What the exercise asks:
Restate the entries below exactly. Images are not part of the copy.

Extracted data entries
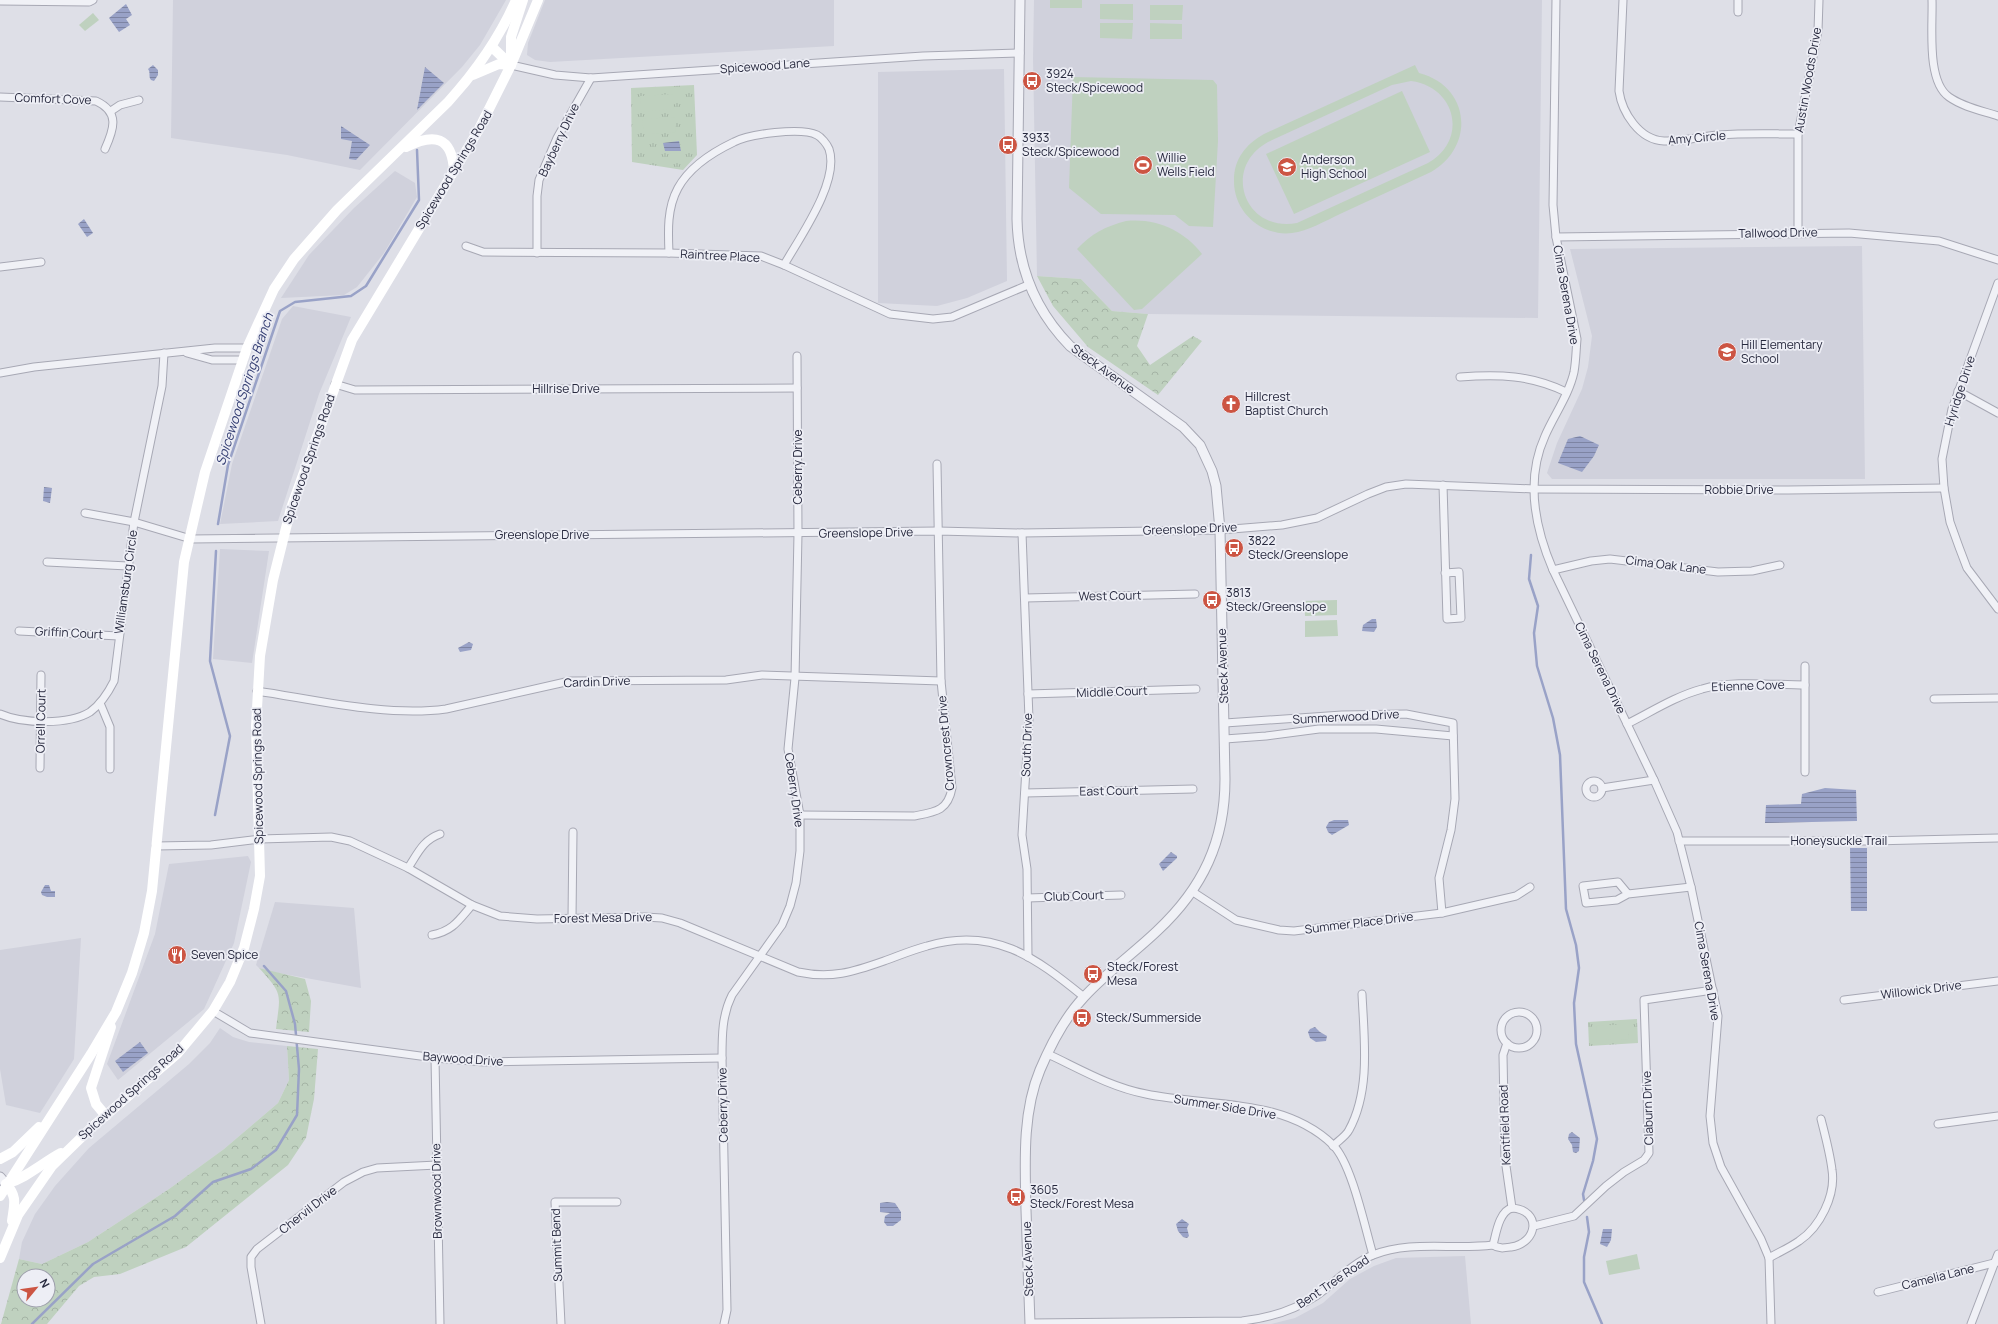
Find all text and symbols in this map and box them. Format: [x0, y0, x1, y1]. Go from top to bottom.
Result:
street label: Austin Woods Drive [1790, 26, 1825, 134]
street label: Spicewood Lane [719, 54, 811, 77]
place label: 3924 Steck/Spicewood [1046, 65, 1143, 96]
bus stop icon: 3924 Steck/Spicewood [1021, 70, 1043, 92]
street label: Comfort Cove [14, 89, 92, 108]
street label: Bayberry Drive [534, 100, 583, 179]
street label: Spicewood Springs Road [411, 107, 496, 233]
street label: Amy Circle [1667, 127, 1727, 149]
place label: 3933 Steck/Spicewood [1022, 129, 1119, 160]
bus stop icon: 3933 Steck/Spicewood [997, 134, 1019, 156]
place label: Willie Wells Field [1157, 149, 1215, 180]
place label: Anderson High School [1301, 151, 1367, 182]
sports icon: Willie Wells Field [1132, 154, 1154, 176]
school or university icon: Anderson High School [1276, 156, 1298, 178]
street label: Tallwood Drive [1738, 223, 1818, 242]
street label: Cima Serena Drive [1549, 244, 1584, 346]
street label: Raintree Place [680, 245, 760, 266]
water label: Spicewood Springs Branch [211, 309, 278, 467]
place label: Hill Elementary School [1741, 336, 1823, 367]
street label: Steck Avenue [1068, 340, 1139, 398]
school or university icon: Hill Elementary School [1716, 341, 1738, 363]
street label: Hyridge Drive [1940, 353, 1979, 428]
street label: Hillrise Drive [532, 380, 600, 397]
place label: Hillcrest Baptist Church [1245, 388, 1328, 419]
street label: Spicewood Springs Road [278, 392, 339, 526]
church icon: Hillcrest Baptist Church [1220, 393, 1242, 415]
street label: Ceberry Drive [789, 429, 806, 505]
street label: Robbie Drive [1704, 481, 1774, 498]
street label: Greenslope Drive [1143, 518, 1237, 539]
street label: Greenslope Drive [819, 523, 913, 542]
street label: Greenslope Drive [495, 526, 589, 543]
street label: Williamsburg Circle [110, 529, 141, 635]
place label: 3822 Steck/Greenslope [1248, 532, 1348, 563]
bus stop icon: 3822 Steck/Greenslope [1223, 537, 1245, 559]
street label: Cima Oak Lane [1625, 551, 1707, 578]
place label: 3813 Steck/Greenslope [1226, 584, 1326, 615]
street label: West Court [1078, 586, 1142, 605]
bus stop icon: 3813 Steck/Greenslope [1201, 589, 1223, 611]
street label: Cima Serena Drive [1571, 619, 1630, 717]
street label: Griffin Court [35, 622, 104, 643]
street label: Steck Avenue [1213, 628, 1232, 704]
street label: Cardin Drive [563, 672, 631, 691]
street label: Etienne Cove [1711, 676, 1785, 695]
street label: Middle Court [1076, 682, 1148, 701]
street label: Orrell Court [31, 689, 50, 753]
street label: Crowncrest Drive [933, 695, 958, 791]
street label: Summerwood Drive [1292, 705, 1400, 728]
street label: Spicewood Springs Road [248, 708, 267, 844]
street label: South Drive [1017, 713, 1036, 777]
street label: Ceberry Drive [781, 752, 808, 828]
street label: East Court [1079, 781, 1139, 800]
street label: Honeysuckle Trail [1791, 832, 1887, 849]
street label: Club Court [1044, 886, 1104, 905]
street label: Summer Place Drive [1304, 907, 1414, 938]
street label: Forest Mesa Drive [554, 908, 652, 927]
street label: Cima Serena Drive [1690, 920, 1725, 1022]
restaurant icon: Seven Spice [166, 944, 188, 966]
place label: Seven Spice [191, 946, 258, 963]
place label: Steck/Forest Mesa [1107, 958, 1179, 989]
bus stop icon: Steck/Forest Mesa [1082, 963, 1104, 985]
street label: Willowick Drive [1880, 976, 1962, 1003]
bus stop icon: Steck/Summerside [1071, 1007, 1093, 1029]
place label: Steck/Summerside [1096, 1009, 1201, 1026]
street label: Spicewood Springs Road [74, 1040, 187, 1144]
street label: Baywood Drive [422, 1047, 504, 1070]
street label: Ceberry Drive [713, 1067, 732, 1143]
street label: Claburn Drive [1638, 1071, 1657, 1145]
street label: Kentfield Road [1495, 1085, 1514, 1166]
street label: Summer Side Drive [1173, 1090, 1277, 1123]
street label: Brownwood Drive [427, 1143, 446, 1239]
place label: 3605 Steck/Forest Mesa [1030, 1181, 1134, 1212]
street label: Chervil Drive [275, 1182, 340, 1238]
bus stop icon: 3605 Steck/Forest Mesa [1005, 1186, 1027, 1208]
street label: Summit Bend [547, 1208, 566, 1282]
street label: Steck Avenue [1018, 1221, 1037, 1297]
street label: Bent Tree Road [1293, 1251, 1372, 1312]
street label: Camelia Lane [1900, 1259, 1976, 1294]
north arrow [16, 1268, 56, 1308]
text: N [37, 1276, 54, 1290]

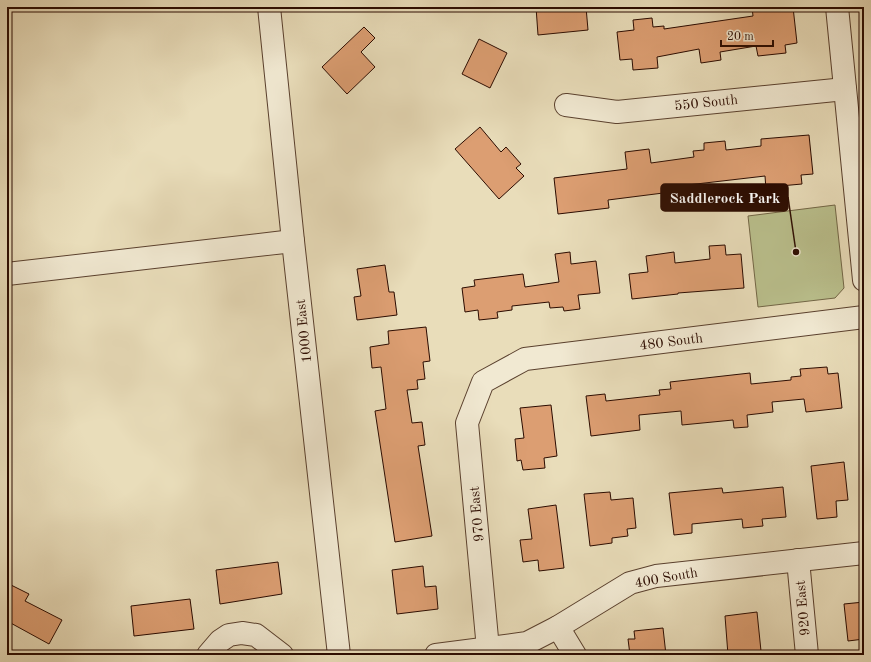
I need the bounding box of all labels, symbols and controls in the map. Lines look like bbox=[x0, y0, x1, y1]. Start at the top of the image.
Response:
scale bar bbox=[721, 22, 773, 48]
text: 20 m bbox=[727, 31, 754, 43]
street label: 550 South bbox=[674, 93, 739, 113]
callout: Saddlerock Park bbox=[661, 184, 788, 211]
text: Saddlerock Park bbox=[670, 192, 781, 207]
street label: 1000 East bbox=[294, 298, 314, 363]
street label: 480 South bbox=[639, 331, 704, 353]
street label: 970 East bbox=[468, 485, 486, 542]
street label: 400 South bbox=[633, 565, 699, 590]
street label: 920 East bbox=[794, 579, 812, 636]

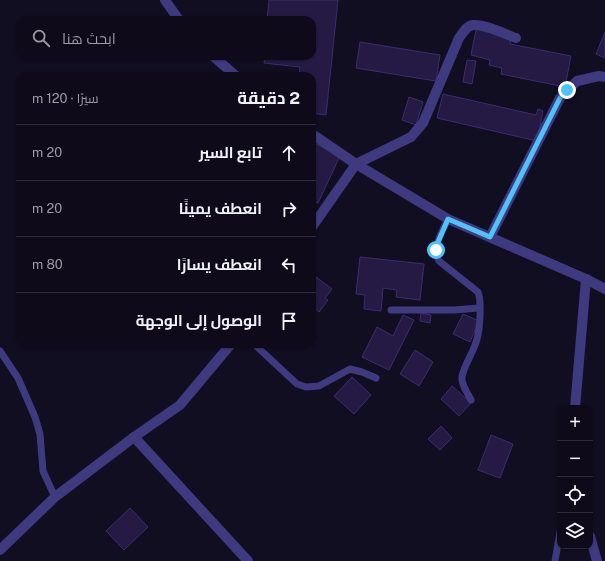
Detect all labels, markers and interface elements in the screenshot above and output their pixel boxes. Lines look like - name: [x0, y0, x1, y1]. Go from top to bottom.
- search box: [16, 16, 316, 60]
- icon: search: [30, 27, 52, 49]
- text: ابحث هنا: [62, 30, 116, 47]
- route end: [558, 81, 576, 99]
- text: 2 دقيقة: [237, 88, 300, 108]
- text: سيرًا · 120 m: [32, 91, 99, 106]
- icon: ahead: [278, 142, 300, 164]
- text: تابع السير: [199, 144, 262, 161]
- text: 20 m: [32, 145, 62, 160]
- icon: right: [278, 198, 300, 220]
- text: انعطف يمينًا: [179, 200, 262, 217]
- text: 20 m: [32, 201, 62, 216]
- route start: [427, 241, 445, 259]
- icon: left: [278, 254, 300, 276]
- text: انعطف يسارًا: [177, 256, 262, 273]
- text: 80 m: [32, 257, 63, 272]
- icon: arrive: [278, 310, 300, 332]
- text: الوصول إلى الوجهة: [136, 312, 262, 329]
- map controls: [557, 405, 593, 549]
- button: +: [557, 405, 593, 441]
- button: −: [557, 441, 593, 477]
- button: locate: [557, 477, 593, 513]
- button: layers: [557, 513, 593, 549]

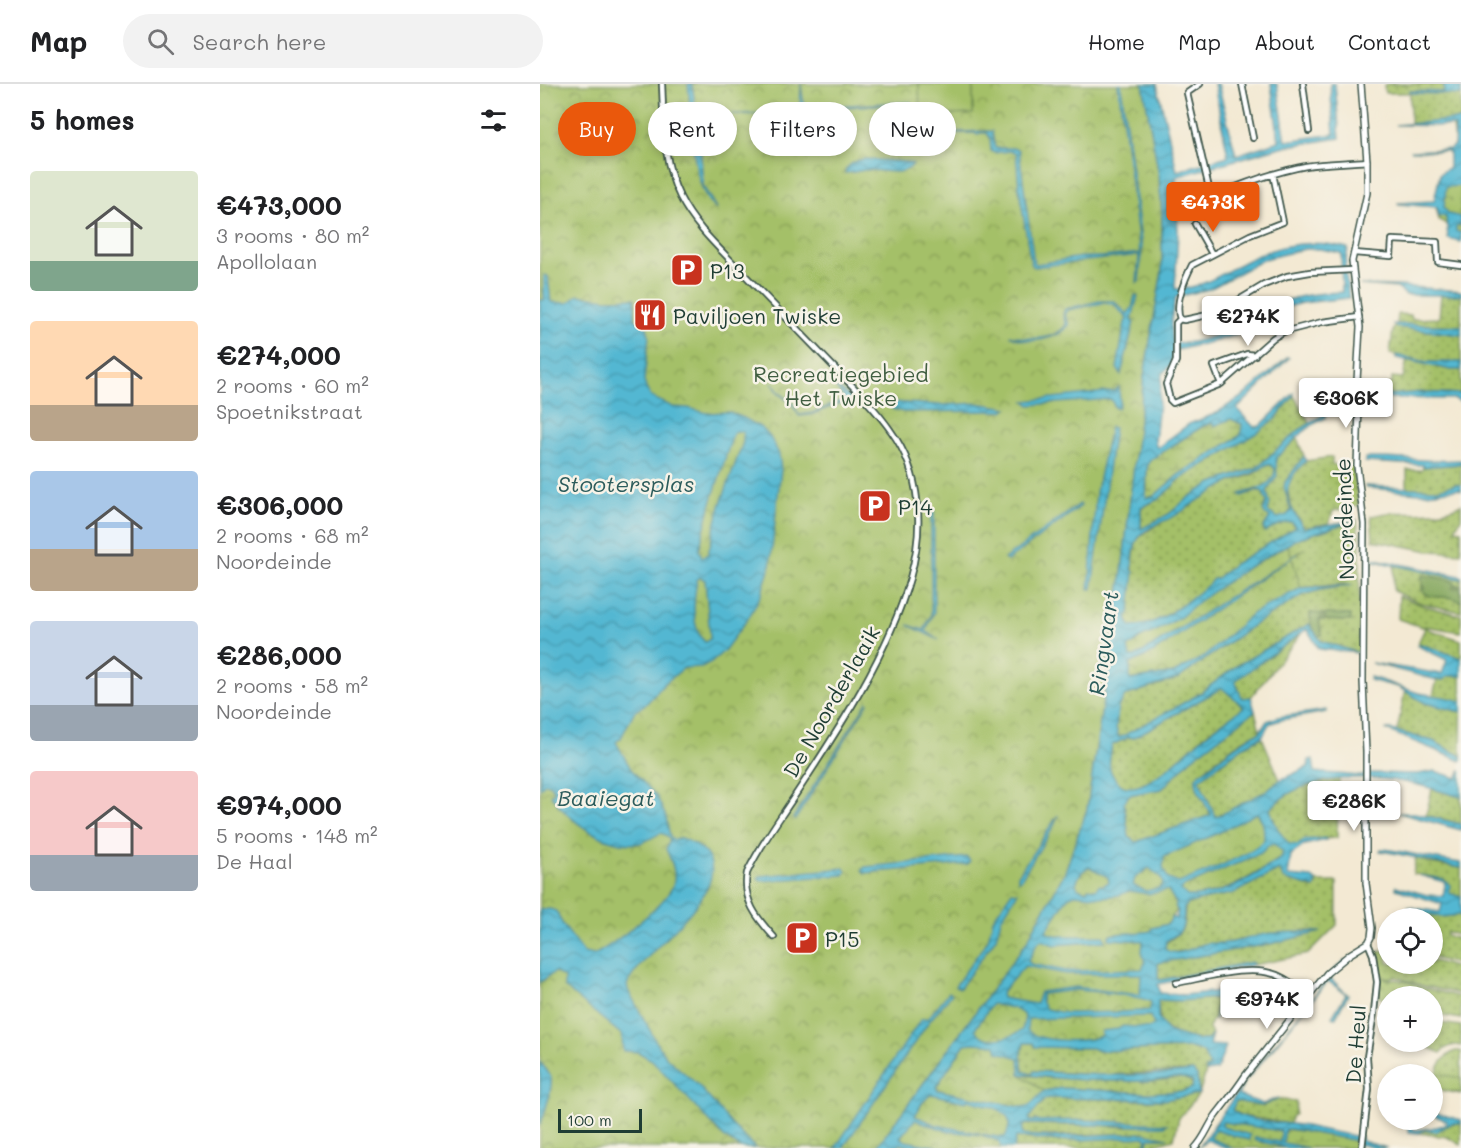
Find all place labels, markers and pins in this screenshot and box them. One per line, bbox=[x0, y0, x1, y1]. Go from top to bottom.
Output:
pin: €473K bbox=[1171, 182, 1255, 233]
parking icon: P13 bbox=[669, 252, 705, 288]
place label: P13 bbox=[710, 257, 745, 284]
pin: €274K bbox=[1206, 296, 1290, 347]
restaurant icon: Paviljoen Twiske bbox=[632, 297, 668, 333]
place label: Paviljoen Twiske bbox=[673, 302, 841, 329]
pin: €306K bbox=[1304, 378, 1388, 429]
parking icon: P14 bbox=[857, 488, 893, 524]
place label: P14 bbox=[898, 493, 933, 520]
pin: €286K bbox=[1312, 781, 1396, 832]
parking icon: P15 bbox=[784, 920, 820, 956]
place label: P15 bbox=[825, 925, 859, 952]
pin: €974K bbox=[1225, 979, 1309, 1030]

Solution to this task:
Find all text and symbols in this map and box them. Format: [x0, y0, x1, y1]. Go from top to bottom.
Result:
street label: Austin Woods Drive [1790, 26, 1825, 134]
street label: Spicewood Lane [719, 54, 811, 77]
place label: 3924 Steck/Spicewood [1046, 65, 1143, 96]
bus stop icon: 3924 Steck/Spicewood [1021, 70, 1043, 92]
street label: Comfort Cove [14, 89, 92, 108]
street label: Bayberry Drive [534, 100, 583, 179]
street label: Spicewood Springs Road [411, 107, 496, 233]
street label: Amy Circle [1667, 127, 1727, 149]
place label: 3933 Steck/Spicewood [1022, 129, 1119, 160]
bus stop icon: 3933 Steck/Spicewood [997, 134, 1019, 156]
place label: Willie Wells Field [1157, 149, 1215, 180]
place label: Anderson High School [1301, 151, 1367, 182]
sports icon: Willie Wells Field [1132, 154, 1154, 176]
school or university icon: Anderson High School [1276, 156, 1298, 178]
street label: Tallwood Drive [1738, 223, 1818, 242]
street label: Cima Serena Drive [1549, 244, 1584, 346]
street label: Raintree Place [680, 245, 760, 266]
water label: Spicewood Springs Branch [211, 309, 278, 467]
place label: Hill Elementary School [1741, 336, 1823, 367]
street label: Steck Avenue [1068, 340, 1139, 398]
school or university icon: Hill Elementary School [1716, 341, 1738, 363]
street label: Hyridge Drive [1940, 353, 1979, 428]
street label: Hillrise Drive [532, 380, 600, 397]
place label: Hillcrest Baptist Church [1245, 388, 1328, 419]
street label: Spicewood Springs Road [278, 392, 339, 526]
church icon: Hillcrest Baptist Church [1220, 393, 1242, 415]
street label: Ceberry Drive [789, 429, 806, 505]
street label: Robbie Drive [1704, 481, 1774, 498]
street label: Greenslope Drive [1143, 518, 1237, 539]
street label: Greenslope Drive [819, 523, 913, 542]
street label: Greenslope Drive [495, 526, 589, 543]
street label: Williamsburg Circle [110, 529, 141, 635]
place label: 3822 Steck/Greenslope [1248, 532, 1348, 563]
bus stop icon: 3822 Steck/Greenslope [1223, 537, 1245, 559]
street label: Cima Oak Lane [1625, 551, 1707, 578]
place label: 3813 Steck/Greenslope [1226, 584, 1326, 615]
street label: West Court [1078, 586, 1142, 605]
bus stop icon: 3813 Steck/Greenslope [1201, 589, 1223, 611]
street label: Cima Serena Drive [1571, 619, 1630, 717]
street label: Griffin Court [35, 622, 104, 643]
street label: Steck Avenue [1213, 628, 1232, 704]
street label: Cardin Drive [563, 672, 631, 691]
street label: Etienne Cove [1711, 676, 1785, 695]
street label: Middle Court [1076, 682, 1148, 701]
street label: Orrell Court [31, 689, 50, 753]
street label: Crowncrest Drive [933, 695, 958, 791]
street label: Summerwood Drive [1292, 705, 1400, 728]
street label: Spicewood Springs Road [248, 708, 267, 844]
street label: South Drive [1017, 713, 1036, 777]
street label: Ceberry Drive [781, 752, 808, 828]
street label: East Court [1079, 781, 1139, 800]
street label: Honeysuckle Trail [1791, 832, 1887, 849]
street label: Club Court [1044, 886, 1104, 905]
street label: Summer Place Drive [1304, 907, 1414, 938]
street label: Forest Mesa Drive [554, 908, 652, 927]
street label: Cima Serena Drive [1690, 920, 1725, 1022]
restaurant icon: Seven Spice [166, 944, 188, 966]
place label: Seven Spice [191, 946, 258, 963]
place label: Steck/Forest Mesa [1107, 958, 1179, 989]
bus stop icon: Steck/Forest Mesa [1082, 963, 1104, 985]
street label: Willowick Drive [1880, 976, 1962, 1003]
bus stop icon: Steck/Summerside [1071, 1007, 1093, 1029]
place label: Steck/Summerside [1096, 1009, 1201, 1026]
street label: Spicewood Springs Road [74, 1040, 187, 1144]
street label: Baywood Drive [422, 1047, 504, 1070]
street label: Ceberry Drive [713, 1067, 732, 1143]
street label: Claburn Drive [1638, 1071, 1657, 1145]
street label: Kentfield Road [1495, 1085, 1514, 1166]
street label: Summer Side Drive [1173, 1090, 1277, 1123]
street label: Brownwood Drive [427, 1143, 446, 1239]
place label: 3605 Steck/Forest Mesa [1030, 1181, 1134, 1212]
street label: Chervil Drive [275, 1182, 340, 1238]
bus stop icon: 3605 Steck/Forest Mesa [1005, 1186, 1027, 1208]
street label: Summit Bend [547, 1208, 566, 1282]
street label: Steck Avenue [1018, 1221, 1037, 1297]
street label: Bent Tree Road [1293, 1251, 1372, 1312]
street label: Camelia Lane [1900, 1259, 1976, 1294]
north arrow [16, 1268, 56, 1308]
text: N [37, 1276, 54, 1290]

I need the bounding box of all labels, symbols and controls in the map. Lines look like bbox=[x0, y0, x1, y1]. Start at the top of the image.
Response:
scale bar bbox=[721, 22, 773, 48]
text: 20 m bbox=[727, 31, 754, 43]
street label: 550 South bbox=[674, 93, 739, 113]
callout: Saddlerock Park bbox=[661, 184, 788, 211]
text: Saddlerock Park bbox=[670, 192, 781, 207]
street label: 1000 East bbox=[294, 298, 314, 363]
street label: 480 South bbox=[639, 331, 704, 353]
street label: 970 East bbox=[468, 485, 486, 542]
street label: 400 South bbox=[633, 565, 699, 590]
street label: 920 East bbox=[794, 579, 812, 636]

Detect all labels, markers and interface elements in the screenshot above and output their pixel boxes. Lines look like - name: [x0, y0, x1, y1]. Go from top to bottom.
- search box: [16, 16, 316, 60]
- icon: search: [30, 27, 52, 49]
- text: ابحث هنا: [62, 30, 116, 47]
- route end: [558, 81, 576, 99]
- text: 2 دقيقة: [237, 88, 300, 108]
- text: سيرًا · 120 m: [32, 91, 99, 106]
- icon: ahead: [278, 142, 300, 164]
- text: تابع السير: [199, 144, 262, 161]
- text: 20 m: [32, 145, 62, 160]
- icon: right: [278, 198, 300, 220]
- text: انعطف يمينًا: [179, 200, 262, 217]
- text: 20 m: [32, 201, 62, 216]
- route start: [427, 241, 445, 259]
- icon: left: [278, 254, 300, 276]
- text: انعطف يسارًا: [177, 256, 262, 273]
- text: 80 m: [32, 257, 63, 272]
- icon: arrive: [278, 310, 300, 332]
- text: الوصول إلى الوجهة: [136, 312, 262, 329]
- map controls: [557, 405, 593, 549]
- button: +: [557, 405, 593, 441]
- button: −: [557, 441, 593, 477]
- button: locate: [557, 477, 593, 513]
- button: layers: [557, 513, 593, 549]

Find all place labels, markers and pins in this screenshot and box them. One per line, bbox=[x0, y0, x1, y1]. Go from top to bottom.
Output:
pin: €473K bbox=[1171, 182, 1255, 233]
parking icon: P13 bbox=[669, 252, 705, 288]
place label: P13 bbox=[710, 257, 745, 284]
pin: €274K bbox=[1206, 296, 1290, 347]
restaurant icon: Paviljoen Twiske bbox=[632, 297, 668, 333]
place label: Paviljoen Twiske bbox=[673, 302, 841, 329]
pin: €306K bbox=[1304, 378, 1388, 429]
parking icon: P14 bbox=[857, 488, 893, 524]
place label: P14 bbox=[898, 493, 933, 520]
pin: €286K bbox=[1312, 781, 1396, 832]
parking icon: P15 bbox=[784, 920, 820, 956]
place label: P15 bbox=[825, 925, 859, 952]
pin: €974K bbox=[1225, 979, 1309, 1030]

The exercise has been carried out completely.